DR: As a kid I was always embarrassed by my body and others bodies. It wasn't until much later when this discomfort allowed me to see transformations happening in the objects around me. Everything became something else and transformed into a bodily presence with a personality. I think those transformations, frozen in my sculptures, but active in Haiyang's animations, distort the image of the body in a way that the viewer reacts with awe and repulsion reflecting on how incredibly odd it is to inhabit a body that was built to engage 

with the world in one way but now is adapting to new translations of that world in perpetuity.

 

SF: Are you acting out a kind of fetishization of the object?
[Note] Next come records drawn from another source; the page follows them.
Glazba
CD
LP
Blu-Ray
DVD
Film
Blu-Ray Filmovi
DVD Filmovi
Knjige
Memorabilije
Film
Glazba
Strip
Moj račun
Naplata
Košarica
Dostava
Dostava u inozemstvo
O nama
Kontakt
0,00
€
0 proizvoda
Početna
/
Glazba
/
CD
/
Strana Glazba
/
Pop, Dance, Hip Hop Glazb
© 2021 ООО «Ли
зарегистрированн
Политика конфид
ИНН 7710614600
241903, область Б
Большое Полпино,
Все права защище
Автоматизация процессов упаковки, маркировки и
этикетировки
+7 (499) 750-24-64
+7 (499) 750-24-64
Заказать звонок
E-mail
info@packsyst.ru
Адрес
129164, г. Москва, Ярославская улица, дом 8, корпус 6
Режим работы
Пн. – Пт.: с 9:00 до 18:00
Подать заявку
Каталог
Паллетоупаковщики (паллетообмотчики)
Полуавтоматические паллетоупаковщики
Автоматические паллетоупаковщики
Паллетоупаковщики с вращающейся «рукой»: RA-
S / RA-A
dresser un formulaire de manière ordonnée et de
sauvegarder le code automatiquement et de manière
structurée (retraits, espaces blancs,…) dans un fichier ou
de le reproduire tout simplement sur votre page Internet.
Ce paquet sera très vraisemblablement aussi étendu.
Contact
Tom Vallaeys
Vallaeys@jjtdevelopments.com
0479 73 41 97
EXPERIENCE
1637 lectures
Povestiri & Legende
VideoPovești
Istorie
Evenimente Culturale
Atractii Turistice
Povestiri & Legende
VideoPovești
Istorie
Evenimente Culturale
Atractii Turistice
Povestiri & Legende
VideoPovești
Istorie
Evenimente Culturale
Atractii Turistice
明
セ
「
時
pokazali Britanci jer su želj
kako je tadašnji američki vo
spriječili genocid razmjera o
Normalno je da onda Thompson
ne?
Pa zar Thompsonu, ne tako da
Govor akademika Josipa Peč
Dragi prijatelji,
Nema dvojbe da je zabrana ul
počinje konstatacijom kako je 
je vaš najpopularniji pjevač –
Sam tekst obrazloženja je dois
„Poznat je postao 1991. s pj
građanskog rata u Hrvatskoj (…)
Or a ritual transformation?

 

DR: I am fetishizing objects, but I like to think of every object as having an ability to get to that illustrated type of fetish vibe. The base level sexiness of objects is fun to play with, but I think adding moments of uncertainty within that sexiness adds much more to the work. Is that a handle? A spout? a hose?

 

SF:  Yes, that inability to name what you're seeing definitely throws me into a playful erotic headspace when I look at your work Douglas. Haiyang, I'm struck by how equally playful your animation is when I know the process to create it is quite tedious.

 

WHY: You know it is really boring to draw those 'stills', it is a process of copying again and again. I do not think of this as a drawing process, but more like acting, you need to spend a long time to create an image that flips on the screen for just a second (for example the worm becoming a man). Usually animators do this as a job. There is a huge difference though between my works and the work of animators. Animators usually have story first and then they make stills to finish the story. I start by making the stills, and the story develops later.

 

SF:  Ah hah, that makes sense. There's a feeling in "The Birth" of a freely moving train of thought. This churning, never fully settling, motion might be what I admire most in both of your art. Thank you both or sharing your thoughts and your work.